In Somalia, IGAD has also failed to stabilise the situation, particularly as regards border tensions between Kenya and Somalia, exacerbated by disputes over control of disputed regions and accusations of clandestine support for local militias by Nairobi. Attempts by IGAD to conduct an independent investigation have been met with scepticism and rejection by Somalia, which has accused the organisation of bias.
Guelleh’s influence on IGAD and its reorganisation
Djibouti, under the leadership of Ismaïl Omar Guelleh, has used its role at the head of IGAD to strengthen its influence in the region and compensate for the absence of strong leadership. Faced with the organisation’s structural weaknesses, Guelleh has tried to maintain its relevance by actively courting countries such as Sudan, trying to bring disgruntled members back into the IGAD fold. He has sought to position himself as an impartial mediator in regional crises, although his impartiality is often questioned.

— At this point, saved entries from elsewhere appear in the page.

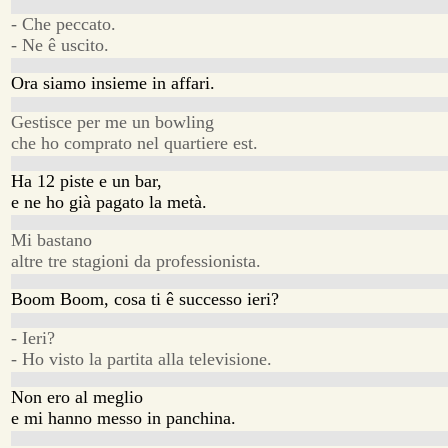
- Che peccato.
- Ne ê uscito.
Ora siamo insieme in affari.
Gestisce per me un bowling
che ho comprato nel quartiere est.
Ha 12 piste e un bar,
e ne ho già pagato la metà.
Mi bastano
altre tre stagioni da professionista.
Boom Boom, cosa ti ê successo ieri?
- Ieri?
- Ho visto la partita alla televisione.
Non ero al meglio
e mi hanno messo in panchina.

Guelleh has also manipulated IGAD to serve the interests of his regime. He controls appointments to key positions, steering decisions in Djibouti’s favour, manipulating mediation processes and marginalising states that do not share his priorities. What’s more, he aligns himself with foreign powers, which strengthens his regional influence, but raises criticism about IGAD’s independence.
How can IGAD be saved?
If IGAD is to regain its credibility and effectiveness, a number of reforms and strategies are needed to ensure more equitable, transparent and impartial governance: strengthening independence and neutrality, reforming governance, enhancing transparency, reducing the influence of dominant member states, strengthening IGAD’s operational capacities and collaborating with external players in a balanced way.

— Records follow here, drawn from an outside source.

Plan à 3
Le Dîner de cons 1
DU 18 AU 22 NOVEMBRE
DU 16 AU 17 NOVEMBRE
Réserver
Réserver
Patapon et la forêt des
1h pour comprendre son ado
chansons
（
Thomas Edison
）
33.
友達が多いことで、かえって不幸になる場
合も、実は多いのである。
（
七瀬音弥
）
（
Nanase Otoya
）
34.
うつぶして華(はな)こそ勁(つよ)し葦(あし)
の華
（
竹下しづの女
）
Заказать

Conclusion: An uncertain future for IGAD
IGAD is going through a crisis of confidence marked by the withdrawal of key members and an inability to respond to major regional crises. The growing influence of Djibouti under Ismaïl Omar Guelleh, which controls decisions and appointments within the organisation, has led to accusations of bias, particularly in the management of the Sudanese and Somali conflicts.
To restore its credibility, IGAD must undertake far-reaching reforms. This includes strengthening its independence, reducing the influence of dominant states such as Djibouti, and improving its transparency. The organisation also needs to strengthen its operational capacities and collaborate in a balanced way with external players to once again become a relevant player in the region.